Saved data entries:
————————

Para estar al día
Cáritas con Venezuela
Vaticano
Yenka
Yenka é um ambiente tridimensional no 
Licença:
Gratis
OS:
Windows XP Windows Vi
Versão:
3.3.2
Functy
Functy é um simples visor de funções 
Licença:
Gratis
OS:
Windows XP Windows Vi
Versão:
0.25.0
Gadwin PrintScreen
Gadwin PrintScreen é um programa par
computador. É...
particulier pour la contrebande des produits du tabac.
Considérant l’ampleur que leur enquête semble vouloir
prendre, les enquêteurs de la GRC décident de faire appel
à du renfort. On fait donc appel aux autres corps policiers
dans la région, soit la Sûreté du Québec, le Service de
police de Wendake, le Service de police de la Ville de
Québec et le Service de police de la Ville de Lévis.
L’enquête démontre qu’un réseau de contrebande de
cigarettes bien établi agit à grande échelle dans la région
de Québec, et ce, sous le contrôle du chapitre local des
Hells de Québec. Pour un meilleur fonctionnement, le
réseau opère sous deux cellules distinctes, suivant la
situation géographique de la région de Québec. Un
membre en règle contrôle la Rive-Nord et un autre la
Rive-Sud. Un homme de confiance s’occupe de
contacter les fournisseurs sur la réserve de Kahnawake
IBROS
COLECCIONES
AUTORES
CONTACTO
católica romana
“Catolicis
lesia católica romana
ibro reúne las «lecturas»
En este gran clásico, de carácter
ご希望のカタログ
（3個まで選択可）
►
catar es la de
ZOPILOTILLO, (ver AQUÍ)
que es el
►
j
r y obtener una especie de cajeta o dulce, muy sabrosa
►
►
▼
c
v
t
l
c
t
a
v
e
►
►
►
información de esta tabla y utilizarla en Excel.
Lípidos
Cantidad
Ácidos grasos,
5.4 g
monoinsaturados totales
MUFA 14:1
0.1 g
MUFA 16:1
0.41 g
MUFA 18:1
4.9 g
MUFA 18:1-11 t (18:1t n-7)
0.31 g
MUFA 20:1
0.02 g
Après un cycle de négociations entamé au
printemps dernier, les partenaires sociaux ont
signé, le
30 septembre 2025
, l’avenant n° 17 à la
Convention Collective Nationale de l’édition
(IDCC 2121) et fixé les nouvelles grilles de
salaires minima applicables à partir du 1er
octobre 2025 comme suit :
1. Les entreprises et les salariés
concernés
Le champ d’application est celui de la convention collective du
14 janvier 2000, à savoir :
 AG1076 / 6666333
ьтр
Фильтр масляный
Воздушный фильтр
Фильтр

————————

YOUR ASSIGNMENT:
Retype the lines of the items from the first line through the line that contains "l’avenant n° 17 à la", with both of those lines included.

TASK RESPONSE:
Para estar al día
Cáritas con Venezuela
Vaticano
Yenka
Yenka é um ambiente tridimensional no 
Licença:
Gratis
OS:
Windows XP Windows Vi
Versão:
3.3.2
Functy
Functy é um simples visor de funções 
Licença:
Gratis
OS:
Windows XP Windows Vi
Versão:
0.25.0
Gadwin PrintScreen
Gadwin PrintScreen é um programa par
computador. É...
particulier pour la contrebande des produits du tabac.
Considérant l’ampleur que leur enquête semble vouloir
prendre, les enquêteurs de la GRC décident de faire appel
à du renfort. On fait donc appel aux autres corps policiers
dans la région, soit la Sûreté du Québec, le Service de
police de Wendake, le Service de police de la Ville de
Québec et le Service de police de la Ville de Lévis.
L’enquête démontre qu’un réseau de contrebande de
cigarettes bien établi agit à grande échelle dans la région
de Québec, et ce, sous le contrôle du chapitre local des
Hells de Québec. Pour un meilleur fonctionnement, le
réseau opère sous deux cellules distinctes, suivant la
situation géographique de la région de Québec. Un
membre en règle contrôle la Rive-Nord et un autre la
Rive-Sud. Un homme de confiance s’occupe de
contacter les fournisseurs sur la réserve de Kahnawake
IBROS
COLECCIONES
AUTORES
CONTACTO
católica romana
“Catolicis
lesia católica romana
ibro reúne las «lecturas»
En este gran clásico, de carácter
ご希望のカタログ
（3個まで選択可）
►
catar es la de
ZOPILOTILLO, (ver AQUÍ)
que es el
►
j
r y obtener una especie de cajeta o dulce, muy sabrosa
►
►
▼
c
v
t
l
c
t
a
v
e
►
►
►
información de esta tabla y utilizarla en Excel.
Lípidos
Cantidad
Ácidos grasos,
5.4 g
monoinsaturados totales
MUFA 14:1
0.1 g
MUFA 16:1
0.41 g
MUFA 18:1
4.9 g
MUFA 18:1-11 t (18:1t n-7)
0.31 g
MUFA 20:1
0.02 g
Après un cycle de négociations entamé au
printemps dernier, les partenaires sociaux ont
signé, le
30 septembre 2025
, l’avenant n° 17 à la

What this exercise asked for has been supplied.